Wer unverschämt dicht auffährt und anderen Verkehrsteilnehmern den Mittelfinger zeigt, muss mit einer Strafen rechnen. Das zeigt eine Entscheidung des Amtsgerichts München (AZ.: 943 Cs 412 Js 158569/21). Über den Fall berichtet die Arbeitsgemeinschaft Verkehrsrecht des Deutschen Anwaltvereins (DAV).

Der 31-Jährige Angeklagte war in einem Tunnel in München so dicht aufgefahren, dass man sein Nummernschild nicht mehr erkennen konnte. Er wollte eine Autofahrerin dazu drängen, schneller zu fahren oder die Fahrspur zu wechseln. Nach dem Überholvorgang hatte der Mann die Klägerin bis zum Stillstand ausgebremst. Die Geschädigte konnte nur durch starkes Abbremsen ihrerseits einen Unfall verhindern. 

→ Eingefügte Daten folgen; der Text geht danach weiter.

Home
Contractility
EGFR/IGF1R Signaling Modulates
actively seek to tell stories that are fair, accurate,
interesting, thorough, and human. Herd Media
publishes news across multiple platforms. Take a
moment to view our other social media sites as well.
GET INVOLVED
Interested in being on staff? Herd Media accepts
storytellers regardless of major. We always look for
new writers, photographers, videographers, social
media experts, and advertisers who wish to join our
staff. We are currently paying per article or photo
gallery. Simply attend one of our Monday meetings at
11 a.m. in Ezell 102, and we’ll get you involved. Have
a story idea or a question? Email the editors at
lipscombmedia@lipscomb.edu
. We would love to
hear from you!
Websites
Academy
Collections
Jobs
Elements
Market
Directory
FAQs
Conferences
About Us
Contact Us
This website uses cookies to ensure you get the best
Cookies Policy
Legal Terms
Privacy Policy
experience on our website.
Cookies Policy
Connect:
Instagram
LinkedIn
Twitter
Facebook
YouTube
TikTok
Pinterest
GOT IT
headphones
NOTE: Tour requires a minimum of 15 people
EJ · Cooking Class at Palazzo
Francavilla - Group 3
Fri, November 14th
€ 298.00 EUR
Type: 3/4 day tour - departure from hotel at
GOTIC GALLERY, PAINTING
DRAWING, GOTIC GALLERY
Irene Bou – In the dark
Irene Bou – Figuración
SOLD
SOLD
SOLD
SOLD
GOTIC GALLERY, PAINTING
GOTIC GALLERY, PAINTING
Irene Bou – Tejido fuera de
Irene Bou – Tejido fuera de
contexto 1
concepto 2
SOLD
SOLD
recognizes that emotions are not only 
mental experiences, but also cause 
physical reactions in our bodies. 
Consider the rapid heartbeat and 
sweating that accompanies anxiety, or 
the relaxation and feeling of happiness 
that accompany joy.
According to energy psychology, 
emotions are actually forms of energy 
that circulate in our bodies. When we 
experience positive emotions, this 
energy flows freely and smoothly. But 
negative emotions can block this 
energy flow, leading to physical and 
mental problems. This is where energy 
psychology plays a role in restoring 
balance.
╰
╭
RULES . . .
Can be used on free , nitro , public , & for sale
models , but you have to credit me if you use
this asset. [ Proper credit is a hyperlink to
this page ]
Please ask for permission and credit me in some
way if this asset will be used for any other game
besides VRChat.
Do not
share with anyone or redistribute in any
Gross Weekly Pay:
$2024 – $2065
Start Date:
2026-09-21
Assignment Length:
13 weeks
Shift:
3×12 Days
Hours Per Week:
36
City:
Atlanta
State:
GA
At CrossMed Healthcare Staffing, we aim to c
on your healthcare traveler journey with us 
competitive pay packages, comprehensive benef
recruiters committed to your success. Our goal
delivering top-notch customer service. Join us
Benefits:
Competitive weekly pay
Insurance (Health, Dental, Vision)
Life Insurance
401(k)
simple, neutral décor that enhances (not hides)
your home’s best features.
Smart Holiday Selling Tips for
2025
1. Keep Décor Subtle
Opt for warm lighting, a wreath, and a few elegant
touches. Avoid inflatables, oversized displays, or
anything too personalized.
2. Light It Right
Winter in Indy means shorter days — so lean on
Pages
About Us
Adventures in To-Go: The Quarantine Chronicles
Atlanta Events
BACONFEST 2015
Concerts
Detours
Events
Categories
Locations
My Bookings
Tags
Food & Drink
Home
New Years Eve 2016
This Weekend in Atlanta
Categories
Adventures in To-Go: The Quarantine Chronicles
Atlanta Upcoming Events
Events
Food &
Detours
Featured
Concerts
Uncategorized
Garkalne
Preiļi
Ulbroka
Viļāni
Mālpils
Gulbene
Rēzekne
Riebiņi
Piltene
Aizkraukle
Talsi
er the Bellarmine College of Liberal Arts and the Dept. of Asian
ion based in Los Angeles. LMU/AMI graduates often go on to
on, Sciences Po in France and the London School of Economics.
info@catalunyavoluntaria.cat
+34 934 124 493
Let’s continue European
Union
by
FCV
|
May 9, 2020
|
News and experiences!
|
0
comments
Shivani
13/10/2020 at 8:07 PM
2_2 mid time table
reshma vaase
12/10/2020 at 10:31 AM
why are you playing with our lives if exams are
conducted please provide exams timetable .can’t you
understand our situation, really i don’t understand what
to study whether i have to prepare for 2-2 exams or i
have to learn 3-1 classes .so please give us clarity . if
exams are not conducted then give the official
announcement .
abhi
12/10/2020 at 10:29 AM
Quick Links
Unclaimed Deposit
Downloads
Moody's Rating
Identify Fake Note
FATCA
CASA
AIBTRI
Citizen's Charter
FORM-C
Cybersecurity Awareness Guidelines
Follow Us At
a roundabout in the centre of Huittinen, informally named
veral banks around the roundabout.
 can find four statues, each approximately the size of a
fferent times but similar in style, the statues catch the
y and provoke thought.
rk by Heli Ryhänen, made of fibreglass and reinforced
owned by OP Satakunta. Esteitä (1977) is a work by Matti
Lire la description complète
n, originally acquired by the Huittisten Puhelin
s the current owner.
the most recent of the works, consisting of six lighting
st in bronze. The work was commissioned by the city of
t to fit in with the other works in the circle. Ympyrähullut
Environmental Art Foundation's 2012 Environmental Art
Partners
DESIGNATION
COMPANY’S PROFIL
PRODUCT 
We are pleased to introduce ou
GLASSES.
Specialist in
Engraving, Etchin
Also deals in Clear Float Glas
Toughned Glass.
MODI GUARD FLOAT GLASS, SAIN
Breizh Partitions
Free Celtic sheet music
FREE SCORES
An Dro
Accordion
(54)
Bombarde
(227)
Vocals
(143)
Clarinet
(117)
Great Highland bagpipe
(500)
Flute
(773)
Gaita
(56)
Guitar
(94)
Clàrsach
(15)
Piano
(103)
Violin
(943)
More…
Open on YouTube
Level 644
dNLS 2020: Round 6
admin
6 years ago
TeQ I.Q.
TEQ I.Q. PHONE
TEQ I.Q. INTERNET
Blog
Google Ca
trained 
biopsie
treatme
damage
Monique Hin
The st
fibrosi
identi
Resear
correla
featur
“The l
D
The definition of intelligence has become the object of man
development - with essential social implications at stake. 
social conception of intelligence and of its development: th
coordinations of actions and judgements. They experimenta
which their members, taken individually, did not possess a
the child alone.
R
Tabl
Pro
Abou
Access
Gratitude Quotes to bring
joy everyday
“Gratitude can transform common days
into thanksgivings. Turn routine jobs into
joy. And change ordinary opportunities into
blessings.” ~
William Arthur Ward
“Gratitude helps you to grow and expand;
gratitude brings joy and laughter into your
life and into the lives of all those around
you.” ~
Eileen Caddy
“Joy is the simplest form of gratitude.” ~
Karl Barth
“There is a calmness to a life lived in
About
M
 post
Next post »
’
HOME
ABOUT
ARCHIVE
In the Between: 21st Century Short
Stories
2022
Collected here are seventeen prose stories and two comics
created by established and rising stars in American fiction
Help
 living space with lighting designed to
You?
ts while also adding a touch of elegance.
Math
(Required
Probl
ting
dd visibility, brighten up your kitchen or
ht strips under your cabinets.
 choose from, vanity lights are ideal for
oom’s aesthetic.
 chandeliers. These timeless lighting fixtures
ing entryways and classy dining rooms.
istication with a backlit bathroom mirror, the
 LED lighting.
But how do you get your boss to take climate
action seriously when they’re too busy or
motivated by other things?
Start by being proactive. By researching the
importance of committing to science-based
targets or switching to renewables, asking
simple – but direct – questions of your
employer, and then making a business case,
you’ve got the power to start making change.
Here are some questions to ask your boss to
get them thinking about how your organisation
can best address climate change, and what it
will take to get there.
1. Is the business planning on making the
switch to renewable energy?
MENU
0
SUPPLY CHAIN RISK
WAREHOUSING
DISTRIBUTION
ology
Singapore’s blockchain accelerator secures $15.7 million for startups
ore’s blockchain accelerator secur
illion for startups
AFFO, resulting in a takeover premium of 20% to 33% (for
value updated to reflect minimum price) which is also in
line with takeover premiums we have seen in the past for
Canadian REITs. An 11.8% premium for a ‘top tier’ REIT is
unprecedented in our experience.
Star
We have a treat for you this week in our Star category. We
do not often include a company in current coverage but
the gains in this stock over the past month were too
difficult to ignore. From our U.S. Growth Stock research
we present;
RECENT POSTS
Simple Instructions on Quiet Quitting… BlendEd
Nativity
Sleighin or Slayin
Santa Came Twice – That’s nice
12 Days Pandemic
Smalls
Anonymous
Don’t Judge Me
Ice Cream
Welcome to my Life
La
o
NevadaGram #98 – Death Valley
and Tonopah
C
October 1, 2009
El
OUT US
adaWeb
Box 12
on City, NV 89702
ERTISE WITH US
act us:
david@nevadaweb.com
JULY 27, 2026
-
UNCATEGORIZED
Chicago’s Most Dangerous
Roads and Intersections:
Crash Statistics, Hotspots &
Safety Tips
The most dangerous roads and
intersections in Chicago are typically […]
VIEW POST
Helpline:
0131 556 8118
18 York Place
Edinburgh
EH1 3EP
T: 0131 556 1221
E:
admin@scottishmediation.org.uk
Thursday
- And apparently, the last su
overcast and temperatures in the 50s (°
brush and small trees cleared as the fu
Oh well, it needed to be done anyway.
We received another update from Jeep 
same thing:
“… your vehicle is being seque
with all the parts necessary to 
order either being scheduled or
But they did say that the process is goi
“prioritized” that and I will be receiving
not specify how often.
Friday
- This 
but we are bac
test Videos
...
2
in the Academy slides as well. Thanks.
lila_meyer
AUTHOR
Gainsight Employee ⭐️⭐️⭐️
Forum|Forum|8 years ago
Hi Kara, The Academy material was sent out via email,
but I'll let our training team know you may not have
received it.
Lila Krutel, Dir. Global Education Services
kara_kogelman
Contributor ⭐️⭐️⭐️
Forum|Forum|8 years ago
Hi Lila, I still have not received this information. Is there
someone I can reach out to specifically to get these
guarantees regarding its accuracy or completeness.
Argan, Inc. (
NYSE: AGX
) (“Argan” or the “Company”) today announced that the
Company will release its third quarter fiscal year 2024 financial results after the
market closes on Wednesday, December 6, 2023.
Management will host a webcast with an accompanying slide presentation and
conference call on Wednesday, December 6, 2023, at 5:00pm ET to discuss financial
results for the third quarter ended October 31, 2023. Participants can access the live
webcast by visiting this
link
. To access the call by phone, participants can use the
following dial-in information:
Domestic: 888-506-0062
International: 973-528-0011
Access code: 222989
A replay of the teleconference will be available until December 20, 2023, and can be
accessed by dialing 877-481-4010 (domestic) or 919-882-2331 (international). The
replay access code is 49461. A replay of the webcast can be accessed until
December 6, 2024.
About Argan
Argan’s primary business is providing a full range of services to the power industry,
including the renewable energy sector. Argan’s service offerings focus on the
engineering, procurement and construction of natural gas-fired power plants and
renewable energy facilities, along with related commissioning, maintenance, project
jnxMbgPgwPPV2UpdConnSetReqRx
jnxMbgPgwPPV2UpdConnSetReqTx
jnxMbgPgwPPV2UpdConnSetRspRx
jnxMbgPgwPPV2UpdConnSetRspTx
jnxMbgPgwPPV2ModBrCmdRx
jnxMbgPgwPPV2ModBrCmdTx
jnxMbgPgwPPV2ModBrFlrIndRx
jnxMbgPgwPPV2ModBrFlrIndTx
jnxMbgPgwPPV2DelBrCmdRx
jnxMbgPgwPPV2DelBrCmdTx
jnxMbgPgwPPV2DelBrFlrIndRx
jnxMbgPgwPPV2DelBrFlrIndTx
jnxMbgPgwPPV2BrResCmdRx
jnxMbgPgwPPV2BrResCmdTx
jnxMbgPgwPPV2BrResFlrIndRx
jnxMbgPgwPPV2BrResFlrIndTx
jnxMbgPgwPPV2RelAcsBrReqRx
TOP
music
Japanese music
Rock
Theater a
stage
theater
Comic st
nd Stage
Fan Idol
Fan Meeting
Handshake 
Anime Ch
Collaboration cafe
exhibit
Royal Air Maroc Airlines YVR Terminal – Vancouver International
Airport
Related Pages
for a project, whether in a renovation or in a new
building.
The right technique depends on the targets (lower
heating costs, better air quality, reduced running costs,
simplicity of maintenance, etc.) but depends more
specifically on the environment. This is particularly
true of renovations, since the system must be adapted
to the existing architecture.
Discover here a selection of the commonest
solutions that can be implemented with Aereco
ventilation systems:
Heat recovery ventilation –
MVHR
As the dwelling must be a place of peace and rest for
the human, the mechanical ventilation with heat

Der Angeklagte behauptete, es handele sich um eine Verwechslung. Doch die Klägerin schilderte als Zeugin ruhig und glaubhaft den Hergang. Zudem konnte die Tochter der Klägerin ein Foto vorlegen, das das Auto des Dränglers samt Kennzeichen kurz nach dem Vorfall zeigte. Das Gericht sah daher die Behauptungen des Angeklagten als widerlegt und verhängte wegen eine Geldstrafe von 60 Tagessätzen zu je 30 Euro sowie ein Fahrverbot für die Dauer von drei Monaten.